The paper is very well-written and contributes strongly to the use of Wasserstein distance
in large scale settings. The methodological and theoretical contributions are strong. The use
of the method in a WASP setting  is particularly appealing and promising. For those reasons
I will recommend a strong accept.
I have some small questions/remarks that coud be addressed in a revised version provided that the
paper is accepted:
- it is not clear if problem (10) and (11) are strictly equivalent. If yes, could you discuss why ?
Can you comment on the ‘sparsity of gradients’ as discussed above ? Why is it an issue ?

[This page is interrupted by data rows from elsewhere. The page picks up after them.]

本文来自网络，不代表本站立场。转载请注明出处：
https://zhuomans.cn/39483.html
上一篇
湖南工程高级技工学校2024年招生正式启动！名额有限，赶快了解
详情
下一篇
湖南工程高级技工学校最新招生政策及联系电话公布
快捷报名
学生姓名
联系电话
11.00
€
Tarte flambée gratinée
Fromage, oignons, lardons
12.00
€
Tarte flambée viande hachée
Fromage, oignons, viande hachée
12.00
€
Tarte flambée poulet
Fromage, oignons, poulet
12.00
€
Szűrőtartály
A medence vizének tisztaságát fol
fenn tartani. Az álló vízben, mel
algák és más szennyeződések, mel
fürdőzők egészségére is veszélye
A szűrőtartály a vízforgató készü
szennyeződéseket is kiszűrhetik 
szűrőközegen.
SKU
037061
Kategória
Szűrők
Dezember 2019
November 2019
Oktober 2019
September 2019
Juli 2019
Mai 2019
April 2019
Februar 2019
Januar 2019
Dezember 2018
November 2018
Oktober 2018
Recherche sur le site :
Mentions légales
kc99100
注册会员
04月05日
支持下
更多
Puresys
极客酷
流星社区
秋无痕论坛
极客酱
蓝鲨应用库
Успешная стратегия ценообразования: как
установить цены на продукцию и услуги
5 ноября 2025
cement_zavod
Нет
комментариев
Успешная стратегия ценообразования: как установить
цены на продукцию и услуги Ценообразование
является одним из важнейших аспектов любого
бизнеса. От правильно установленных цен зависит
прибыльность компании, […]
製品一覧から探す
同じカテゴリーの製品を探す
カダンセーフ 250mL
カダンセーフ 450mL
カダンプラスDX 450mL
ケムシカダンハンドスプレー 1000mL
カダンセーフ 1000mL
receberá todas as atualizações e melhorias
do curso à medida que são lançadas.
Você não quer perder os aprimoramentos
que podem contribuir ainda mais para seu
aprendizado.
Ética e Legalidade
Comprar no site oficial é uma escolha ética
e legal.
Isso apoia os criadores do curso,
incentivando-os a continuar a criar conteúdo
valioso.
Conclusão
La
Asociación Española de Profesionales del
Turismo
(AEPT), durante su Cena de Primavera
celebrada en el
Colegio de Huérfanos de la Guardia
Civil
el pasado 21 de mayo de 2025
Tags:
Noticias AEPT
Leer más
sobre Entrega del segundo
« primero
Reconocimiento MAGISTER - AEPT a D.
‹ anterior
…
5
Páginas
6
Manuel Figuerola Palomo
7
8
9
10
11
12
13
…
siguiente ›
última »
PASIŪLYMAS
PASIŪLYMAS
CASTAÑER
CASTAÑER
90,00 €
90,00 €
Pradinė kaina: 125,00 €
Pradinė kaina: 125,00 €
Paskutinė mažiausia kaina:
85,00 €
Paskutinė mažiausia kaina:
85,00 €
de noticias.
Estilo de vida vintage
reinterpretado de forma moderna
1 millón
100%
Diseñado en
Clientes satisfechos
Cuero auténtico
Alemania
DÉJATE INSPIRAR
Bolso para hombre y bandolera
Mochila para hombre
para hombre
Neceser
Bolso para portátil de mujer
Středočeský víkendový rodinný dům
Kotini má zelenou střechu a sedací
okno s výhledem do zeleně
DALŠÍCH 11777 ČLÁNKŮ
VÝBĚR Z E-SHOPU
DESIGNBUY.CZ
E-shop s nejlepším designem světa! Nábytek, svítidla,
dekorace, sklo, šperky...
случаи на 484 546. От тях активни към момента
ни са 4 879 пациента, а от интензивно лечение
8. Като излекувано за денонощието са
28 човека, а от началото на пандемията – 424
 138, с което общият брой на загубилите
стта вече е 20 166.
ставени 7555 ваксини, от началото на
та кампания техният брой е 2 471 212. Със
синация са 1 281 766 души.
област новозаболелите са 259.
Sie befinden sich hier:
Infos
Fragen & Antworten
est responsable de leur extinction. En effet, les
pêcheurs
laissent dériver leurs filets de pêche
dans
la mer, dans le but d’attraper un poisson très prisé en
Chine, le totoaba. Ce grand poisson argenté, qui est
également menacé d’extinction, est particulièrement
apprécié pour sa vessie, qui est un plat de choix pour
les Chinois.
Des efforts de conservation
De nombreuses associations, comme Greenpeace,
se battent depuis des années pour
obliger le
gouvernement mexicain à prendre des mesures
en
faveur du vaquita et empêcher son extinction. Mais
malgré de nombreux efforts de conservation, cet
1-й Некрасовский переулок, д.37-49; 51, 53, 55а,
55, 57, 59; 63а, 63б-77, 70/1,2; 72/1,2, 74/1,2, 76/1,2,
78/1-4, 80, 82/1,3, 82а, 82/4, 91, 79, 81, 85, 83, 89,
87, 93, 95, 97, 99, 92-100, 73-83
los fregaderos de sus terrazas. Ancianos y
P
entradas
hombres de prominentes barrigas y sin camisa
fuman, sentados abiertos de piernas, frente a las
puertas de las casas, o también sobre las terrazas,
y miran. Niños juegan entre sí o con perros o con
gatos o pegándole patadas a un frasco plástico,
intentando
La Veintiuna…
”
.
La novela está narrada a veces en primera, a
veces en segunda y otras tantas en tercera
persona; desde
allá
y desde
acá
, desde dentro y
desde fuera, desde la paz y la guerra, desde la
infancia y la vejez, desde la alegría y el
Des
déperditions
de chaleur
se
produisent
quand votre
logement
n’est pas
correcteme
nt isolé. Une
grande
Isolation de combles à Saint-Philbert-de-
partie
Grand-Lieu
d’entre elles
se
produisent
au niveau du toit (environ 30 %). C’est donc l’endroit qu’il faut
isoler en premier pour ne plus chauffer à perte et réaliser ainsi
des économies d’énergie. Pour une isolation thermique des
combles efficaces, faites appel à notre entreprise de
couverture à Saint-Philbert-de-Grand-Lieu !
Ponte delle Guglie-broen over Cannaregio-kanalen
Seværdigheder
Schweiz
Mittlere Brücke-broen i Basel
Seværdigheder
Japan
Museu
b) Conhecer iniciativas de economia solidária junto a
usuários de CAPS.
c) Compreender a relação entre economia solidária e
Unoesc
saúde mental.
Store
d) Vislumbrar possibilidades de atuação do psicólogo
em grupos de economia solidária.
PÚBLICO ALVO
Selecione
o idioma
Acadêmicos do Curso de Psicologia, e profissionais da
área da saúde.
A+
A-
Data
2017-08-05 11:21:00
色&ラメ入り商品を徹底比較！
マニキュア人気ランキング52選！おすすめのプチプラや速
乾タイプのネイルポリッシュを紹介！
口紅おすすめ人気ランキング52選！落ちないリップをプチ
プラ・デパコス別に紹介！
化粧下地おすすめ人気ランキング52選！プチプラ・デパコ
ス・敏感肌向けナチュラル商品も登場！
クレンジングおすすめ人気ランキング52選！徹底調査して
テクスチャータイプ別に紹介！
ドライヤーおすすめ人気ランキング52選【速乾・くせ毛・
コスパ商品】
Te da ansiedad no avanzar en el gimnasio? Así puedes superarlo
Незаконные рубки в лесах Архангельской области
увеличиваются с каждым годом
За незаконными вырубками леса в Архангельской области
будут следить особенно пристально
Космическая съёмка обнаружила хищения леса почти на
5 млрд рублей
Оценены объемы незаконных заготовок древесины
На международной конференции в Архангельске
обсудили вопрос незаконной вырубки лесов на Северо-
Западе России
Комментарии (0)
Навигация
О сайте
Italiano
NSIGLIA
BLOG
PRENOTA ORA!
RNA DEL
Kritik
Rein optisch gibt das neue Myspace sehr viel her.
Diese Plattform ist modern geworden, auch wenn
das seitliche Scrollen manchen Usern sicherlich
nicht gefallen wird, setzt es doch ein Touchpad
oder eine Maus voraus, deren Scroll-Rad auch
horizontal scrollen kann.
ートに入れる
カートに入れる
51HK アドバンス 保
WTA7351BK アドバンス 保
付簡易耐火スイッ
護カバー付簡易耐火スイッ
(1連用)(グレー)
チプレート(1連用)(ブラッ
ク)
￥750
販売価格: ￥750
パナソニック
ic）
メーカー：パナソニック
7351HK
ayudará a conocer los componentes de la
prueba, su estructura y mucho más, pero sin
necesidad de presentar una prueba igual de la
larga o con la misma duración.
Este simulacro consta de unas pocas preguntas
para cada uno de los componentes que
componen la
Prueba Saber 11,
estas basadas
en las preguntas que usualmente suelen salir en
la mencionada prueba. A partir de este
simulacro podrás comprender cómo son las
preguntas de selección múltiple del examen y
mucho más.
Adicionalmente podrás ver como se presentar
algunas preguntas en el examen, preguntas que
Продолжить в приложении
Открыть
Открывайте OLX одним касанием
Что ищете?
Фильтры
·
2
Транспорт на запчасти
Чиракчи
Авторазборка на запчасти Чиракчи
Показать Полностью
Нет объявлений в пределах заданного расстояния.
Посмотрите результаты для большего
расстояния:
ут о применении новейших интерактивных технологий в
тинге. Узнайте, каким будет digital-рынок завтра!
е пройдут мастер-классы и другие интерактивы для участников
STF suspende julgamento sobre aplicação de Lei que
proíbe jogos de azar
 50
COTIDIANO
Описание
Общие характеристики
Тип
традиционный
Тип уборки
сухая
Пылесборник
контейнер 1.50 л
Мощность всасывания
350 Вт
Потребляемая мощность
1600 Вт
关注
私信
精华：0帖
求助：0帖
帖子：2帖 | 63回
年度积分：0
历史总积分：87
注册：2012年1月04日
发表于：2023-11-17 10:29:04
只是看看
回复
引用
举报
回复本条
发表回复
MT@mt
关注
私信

- as in , computation of i_W can be done in closed-form if the W distance is regularized
by entropy. What is the impact of the overall complexity of the parallel implementation ? Did the authors
experiment this ?
- what is an InfiniBand cluster ?
- in table 1, with the LP solver from , why is the W_2 distance is not decreasing monodically
wrt. n ?
After rebuttal. I wish to thank the authors for their explanations and clarifications
Title: Parallel Streaming Wasserstein Barycenters
- This paper presents a new method for performing low-communication parallel inference via computing the Wasserstein barycenter of a set of distributions. Unlike previous work, this method aims to reduce certain approximations incurred by discretization. Theoretically, this paper gives results involving the rate of the convergence of the barycenter distance. Empirically, this paper shows results on a synthetic task involving a Von Mises distribution and on a logistic regression task.
- I feel that the clarity of writing in this paper is not great. It would be better to clearly (and near the beginning of the paper) give an intuition behind the methodology improvements that this paper aims to provide, relative to previous work on computing the Wasserstein barycenter. This paper quickly dives into the algorithm and theory details (“Background”, “Mathematical preliminaries”, “Deriving the optimization problem”), without giving a clear treatment of previous work, and how this methods of this paper differ from this work. It is therefore is hard to see where the material developed in previous work ends and the new methodology of this paper begins. A simple description (early on) of this method, how it differs from existing methods, and why it solves the problem inherent in these existing methods, would greatly increase the clarity of this paper.
- Furthermore, it would be nice to include more motivation behind the main theoretical results that are proved in this paper. It is hard to get a grasp on the usefulness and contribution of these results without some discussion or reasoning on why one would like to prove these results (e.g. the benefits of proving this theory).
- Finally, I do not think that the empirical results in this paper are particularly thorough. The results in Table 1 are straightforward, but these seem to be the only empirical argument of the paper, and they are quite minimal.
This paper applies optimal transport algorithm to the barycenter communication problem. It approximates continuous distributions with discrete distributions with finite support and use stochastic projected gradient decent to solve the optimization problem. It shows the consistency of this algorithm and parallelizability of this algorithm because the variables can be decoupled. The authors show the speedup and improved memory consumption of this new algorithm. Also it works with nonstationary data.
Overall a nice paper. It could be interesting to see how the accuracy of this new algorithm compared to LP. How much do we lose in adopting this new algorithm? Or do we ever lose anything?
After author rebuttal:
Many thanks for the rebuttal from the authors. They do clarify. My scores remain the same though. Thanks!